To avoid this, project managers must make extra efforts to stay connected with all parties, including clients, executives and clients. The complication is that each of them will need to communicate separately. “What works best for us doesn’t work best for our stakeholders. We all absorb information differently,” wrote Gina Abudi, managing consultant and author of “Implementing Positive Organizational Change.”

To ensure proper communication with everyone, include them in your communication plan. Determine how often they want or need to update on project progress and set a schedule for communication. It is also important to identify the information they need and the best ways to share that information with them.

The most important thing is to avoid miscommunication with them, do not treat them thoughtfully, writes Grace Windsor at Brightwork, a provider of SharePoint projects and portfolio management solutions. Be sure to include them in your communication plan from the beginning so you can keep them informed and prevent problems along the way.

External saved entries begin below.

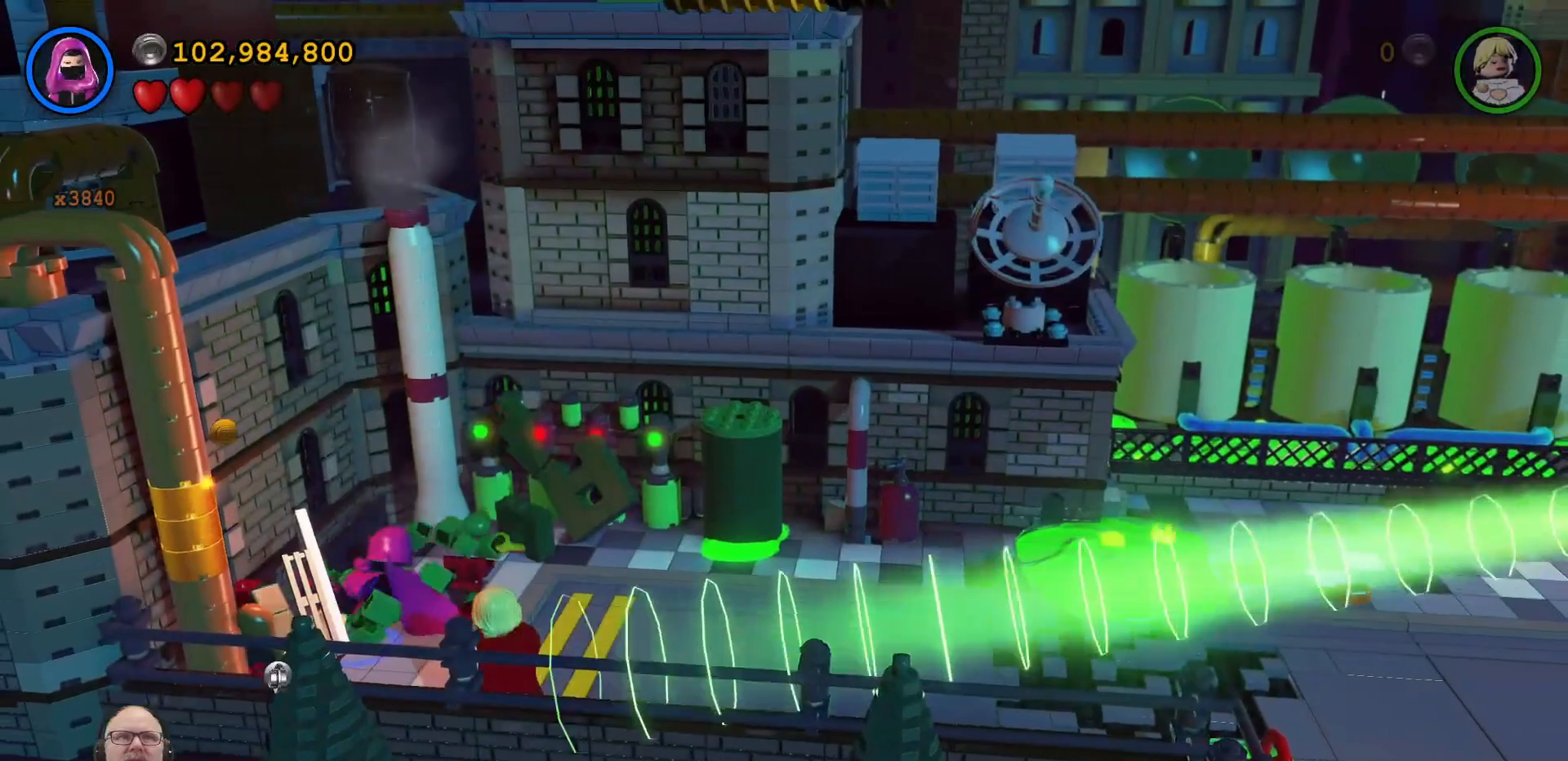
{"dt_ms": 500, "buttons": [], "left_stick": "up-right", "right_stick": "center", "events": [[33, "left_stick", "up"], [233, "left_stick", "up-right"]]}
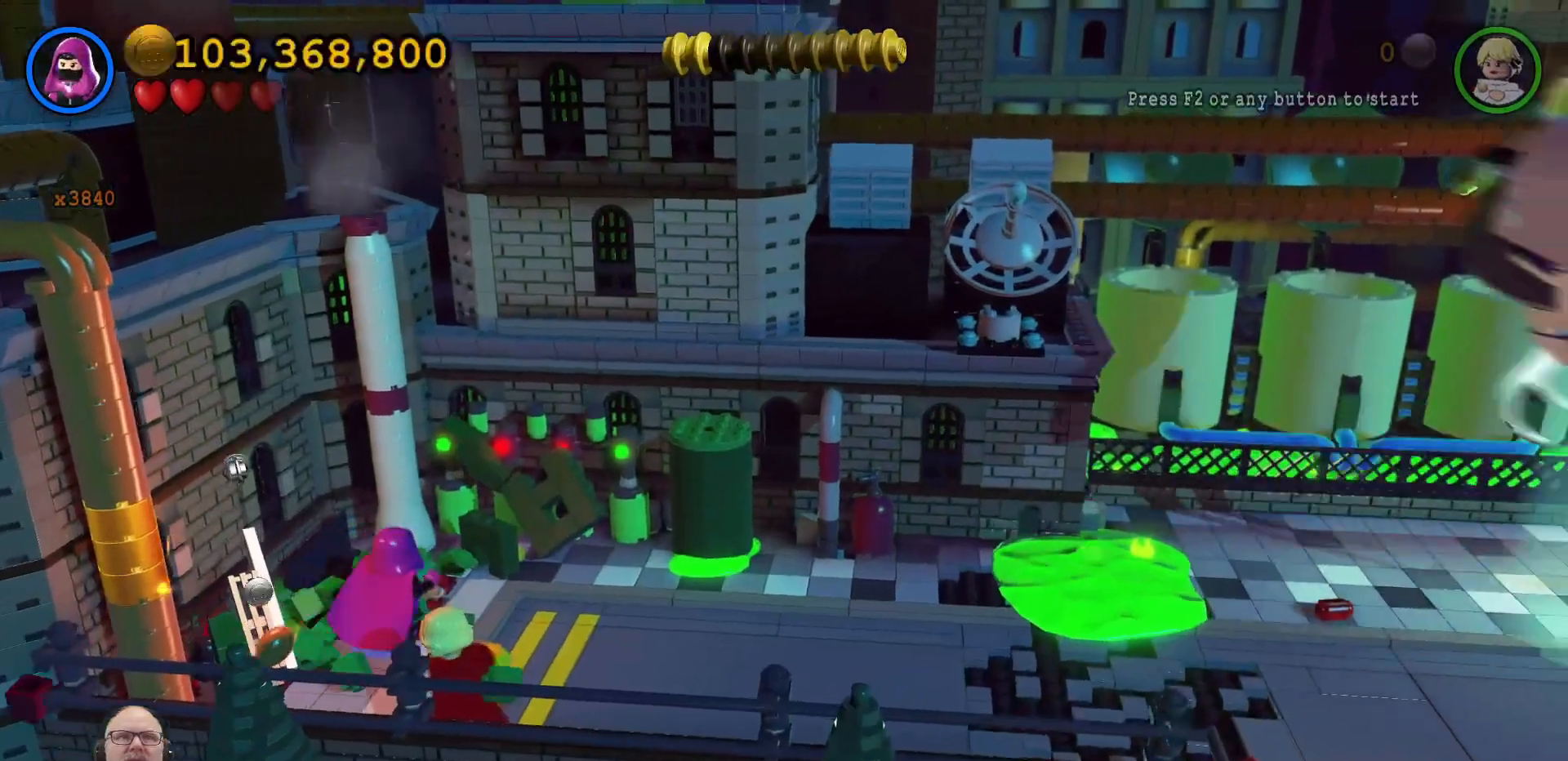
{"dt_ms": 500, "buttons": [], "left_stick": "center", "right_stick": "center", "events": [[133, "left_stick", "up"], [500, "left_stick", "center"]]}
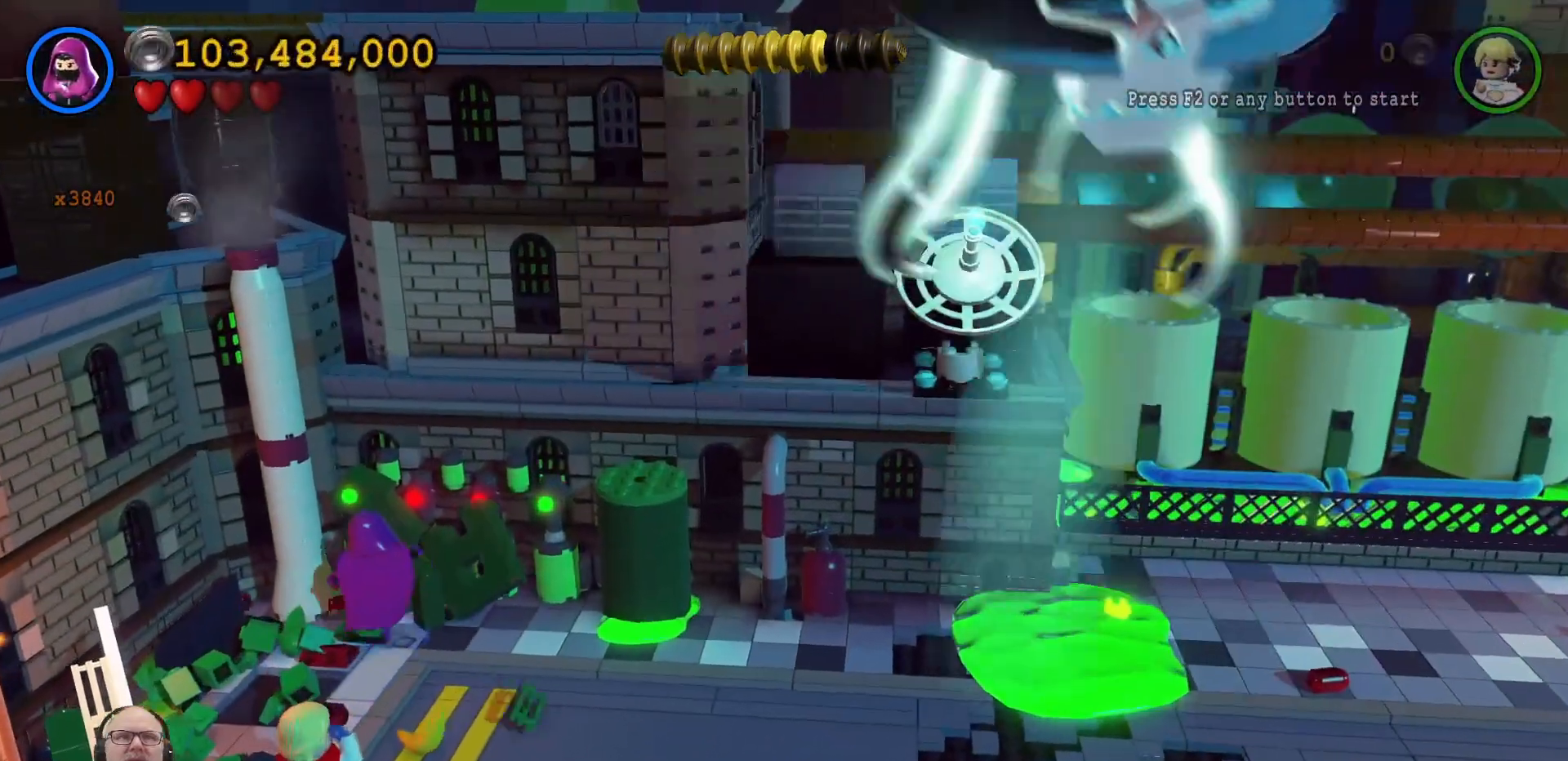
{"dt_ms": 1000, "buttons": ["X"], "left_stick": "center", "right_stick": "center", "events": [[400, "left_stick", "right"], [467, "X", "down"], [567, "X", "up"], [600, "left_stick", "up-right"], [700, "X", "down"], [767, "X", "up"], [867, "X", "down"], [867, "left_stick", "center"], [933, "X", "up"], [1000, "X", "down"]]}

Make sure you have the right tools for communication

Having the right tools to communicate clearly across a project is essential, especially when conducting remote teams. Both project management tools and communication tools are needed to ensure consistent and clear communication.

When it comes to managing tasks and processes, using spreadsheets and email will not be enough to prevent miscommunication, writes the team at software and services company Coreworx. Automated workflows and project management software are essential for giving everyone access to real-time project information so that nothing is missed or misinterpreted when sharing.

Also, Harry Hall, founder of Project Risk Coach, writes that one or two communication tools will not be enough to prevent miscommunication in a remote project team. Project managers need to employ a variety of tools, including email, video conferencing, newsletters, and instant messaging. Some or all of these are required to ensure that all team members and stakeholders receive accurate information in a timely manner.

Miscommunication can lead to collapse of any project. That risk is higher for remote teams who have to work across time and distance to share information and collaborate. By planning ahead and making a concerted effort to focus on communication, project managers are better prepared to avoid disasters and lead their delivered project teams to successful project delivery.